Par exemple, certaines stations de réseaux locaux dans les grandes zones métropolitaines – comme Global News à Vancouver ou CTV à Toronto – sont rentables, ce qui permet à leurs réseaux parents de maintenir la diffusion sur des marchés plus petits avec moins d'annonceurs locaux. Mais à mesure que les recettes publicitaires diminuent, il y a moins de bénéfices pour l'interfinancement des stations sœurs.
Les revenus des abonnements au câble perçus par les programmes sportifs et de divertissement rentables des grands réseaux de radiodiffusion constituent une source de subventions croisées encore plus importante pour les nouvelles locales.
Mais même ces activités télévisuelles rentables sont en déclin. En effet, la télévision sur Internet a bouleversé le modèle, vieux de plusieurs décennies, selon lequel les réseaux de télévision canadiens achètent les droits de distribution canadiens de programmes américains à succès et les vendent au détail aux téléspectateurs canadiens avec un bénéfice – ce qui permet de financer les nouvelles locales.

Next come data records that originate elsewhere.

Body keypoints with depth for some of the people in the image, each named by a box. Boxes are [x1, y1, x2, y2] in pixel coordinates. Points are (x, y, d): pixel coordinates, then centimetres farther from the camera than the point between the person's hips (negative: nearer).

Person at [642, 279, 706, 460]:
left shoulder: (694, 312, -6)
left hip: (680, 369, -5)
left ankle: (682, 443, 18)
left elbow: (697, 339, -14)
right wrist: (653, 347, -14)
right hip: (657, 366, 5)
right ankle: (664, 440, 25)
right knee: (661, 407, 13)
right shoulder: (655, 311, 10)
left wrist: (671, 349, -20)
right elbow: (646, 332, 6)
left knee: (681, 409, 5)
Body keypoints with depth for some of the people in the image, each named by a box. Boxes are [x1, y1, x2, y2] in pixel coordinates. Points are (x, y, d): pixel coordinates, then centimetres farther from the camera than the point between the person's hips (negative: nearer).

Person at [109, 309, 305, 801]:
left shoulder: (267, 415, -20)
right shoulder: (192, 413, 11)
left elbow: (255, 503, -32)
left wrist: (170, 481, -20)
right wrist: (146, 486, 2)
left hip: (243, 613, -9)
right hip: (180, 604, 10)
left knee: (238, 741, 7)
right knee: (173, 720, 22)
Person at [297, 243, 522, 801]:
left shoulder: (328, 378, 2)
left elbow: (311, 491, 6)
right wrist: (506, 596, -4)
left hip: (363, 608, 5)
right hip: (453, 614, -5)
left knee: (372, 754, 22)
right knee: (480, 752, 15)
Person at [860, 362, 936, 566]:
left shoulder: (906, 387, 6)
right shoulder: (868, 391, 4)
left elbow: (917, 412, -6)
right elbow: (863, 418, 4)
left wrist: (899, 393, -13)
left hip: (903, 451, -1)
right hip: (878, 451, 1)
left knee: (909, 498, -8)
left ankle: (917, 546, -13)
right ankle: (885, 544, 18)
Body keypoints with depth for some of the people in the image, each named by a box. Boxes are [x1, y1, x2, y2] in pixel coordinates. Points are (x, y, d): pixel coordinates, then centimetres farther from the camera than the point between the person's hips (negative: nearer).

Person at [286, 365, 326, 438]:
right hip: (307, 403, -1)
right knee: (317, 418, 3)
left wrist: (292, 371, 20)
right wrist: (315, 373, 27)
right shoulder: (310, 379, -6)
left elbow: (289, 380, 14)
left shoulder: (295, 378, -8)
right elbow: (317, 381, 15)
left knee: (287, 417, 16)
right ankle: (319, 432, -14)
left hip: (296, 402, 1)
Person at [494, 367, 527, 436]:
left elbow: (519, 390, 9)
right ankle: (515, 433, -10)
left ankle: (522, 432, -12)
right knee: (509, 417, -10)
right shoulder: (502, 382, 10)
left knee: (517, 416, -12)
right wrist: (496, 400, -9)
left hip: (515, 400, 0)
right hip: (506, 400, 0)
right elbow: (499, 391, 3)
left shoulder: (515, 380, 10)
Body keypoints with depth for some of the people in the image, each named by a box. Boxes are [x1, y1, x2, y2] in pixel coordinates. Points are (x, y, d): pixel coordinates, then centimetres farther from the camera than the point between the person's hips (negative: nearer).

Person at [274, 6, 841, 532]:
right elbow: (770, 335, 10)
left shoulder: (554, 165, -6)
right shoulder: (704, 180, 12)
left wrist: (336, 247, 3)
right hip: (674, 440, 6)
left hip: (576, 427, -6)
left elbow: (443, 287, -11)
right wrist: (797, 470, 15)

Alors que la télévision migre du câble vers l'Internet, Netflix et les diffuseurs de télévision sur Internet de plus en plus nombreux appartenant à des étrangers, comme Disney Plus et DAZN Sports, ont laissé de côté les revendeurs canadiens et commercialisent leurs films, émissions et événements sportifs directement auprès du public canadien.
Il n'est donc pas surprenant que les revenus et les profits des compagnies de télévision canadiennes soient en chute libre. C'est l'une des principales raisons pour lesquelles les chaînes de télévision canadiennes et d'autres groupes d'intérêt public ont soutenu le projet de loi C-10, le projet de loi Netflix qui a été arrêté par l'obstruction parlementaire des conservateurs au printemps dernier.
L'objectif du projet de loi C-10 était d'obliger les compagnies de télévision par Internet appartenant à des intérêts étrangers à contribuer financièrement – comme le font déjà nos compagnies médiatiques nationales en vertu de la Loi sur la radiodiffusion – au contenu canadien des émissions de nouvelles, de sports et de divertissement.
À l'approche des élections fédérales, nos organismes de presse sont toujours à bout de souffle. Les effectifs des salles de rédaction ont rétréci. Les modèles de paiement par abonnement ne sont toujours pas rentables pour le journalisme écrit. Les subventions internes n'ont pas arrêté le déclin des nouvelles locales télévisées.